Which is another reason why leaving the hospital with good birth control in your body and ready to go—just like an IUD inserted right after delivery—makes so much sense.
Providers have the power to change so much more than just destigmatizing this form of contraception and making it more accessible to their patients. For example, Carr notes that at the University of New Mexico, where she is based, providers are "highly supportive" of not just IUDs, postplacental IUD insertion, and full-spectrum reproductive healthcare for patients. They've gone as far as to have sent leaders to the statehouse to lobby for Medicaid to cover the procedure and done outreach to other communities throughout the state on both the benefits of the procedure for patients and the specifics of the procedure for providers who might be seeking additional information and training.
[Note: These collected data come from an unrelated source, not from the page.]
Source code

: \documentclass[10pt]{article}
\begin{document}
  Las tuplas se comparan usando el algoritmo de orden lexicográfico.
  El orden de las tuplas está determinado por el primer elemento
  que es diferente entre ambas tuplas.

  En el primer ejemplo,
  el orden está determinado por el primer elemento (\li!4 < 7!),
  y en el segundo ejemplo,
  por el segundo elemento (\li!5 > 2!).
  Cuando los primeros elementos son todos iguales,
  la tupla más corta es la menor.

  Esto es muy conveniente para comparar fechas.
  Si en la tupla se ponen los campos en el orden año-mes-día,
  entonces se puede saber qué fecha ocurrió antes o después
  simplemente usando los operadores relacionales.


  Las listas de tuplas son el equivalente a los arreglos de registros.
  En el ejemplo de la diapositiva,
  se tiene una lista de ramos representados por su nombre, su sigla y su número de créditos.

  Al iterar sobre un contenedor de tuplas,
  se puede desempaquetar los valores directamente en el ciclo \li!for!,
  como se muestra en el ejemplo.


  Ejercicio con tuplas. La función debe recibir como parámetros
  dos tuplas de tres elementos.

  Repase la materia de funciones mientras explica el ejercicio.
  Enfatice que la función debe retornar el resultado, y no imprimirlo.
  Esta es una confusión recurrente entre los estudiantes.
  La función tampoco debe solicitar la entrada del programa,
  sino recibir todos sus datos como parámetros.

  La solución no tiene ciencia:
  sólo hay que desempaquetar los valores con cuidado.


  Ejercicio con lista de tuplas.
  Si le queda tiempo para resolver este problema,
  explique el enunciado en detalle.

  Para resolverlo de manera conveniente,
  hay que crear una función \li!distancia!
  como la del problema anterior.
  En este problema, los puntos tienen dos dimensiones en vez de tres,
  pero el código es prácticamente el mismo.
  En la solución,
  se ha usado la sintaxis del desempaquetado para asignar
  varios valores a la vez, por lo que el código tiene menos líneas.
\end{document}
The remaining problem, Carr says, is that "we preach to the people who are on board [with postplacental IUDs and IUDs in general]—but what about those who aren't?" She answers her own question by insisting on the importance of research, namely the "robust medical research in and around these issues [of whether IUDs are] contraception or abortion. If the research has credence and these are well-done studies, they are very hard to refute. So getting more literature and research out there around these topics is the way to go."
Now, Carr says, her study provides a starting place for providers to further empower women in making their own healthcare decisions, which is especially crucial in our current political climate. She reflects, "Now we have some things we can tell women. 'Are you afraid of pain? Well, here is what we saw in this one small study in New Mexico about pain experience. Are you not having an epidural? Well, here's what the women in that study had to say about that.'"
Carr remains hopeful—not only for the future of postplacental IUD insertion and making its benefits more accessible to more women, but to the future of comprehensive reproductive healthcare too. She says she sees more and more medical students seeking residency programs where they are "guaranteed a robust program in reproductive health and social justice issues" and notes that with each subsequent generation of keyed-in women's healthcare providers, they will be the first line of defense in "legitimizing family planning and abortion as well as educating the next generation"—even in the face of zealots in the medical community who fail to see their misogynistic effect on women's health.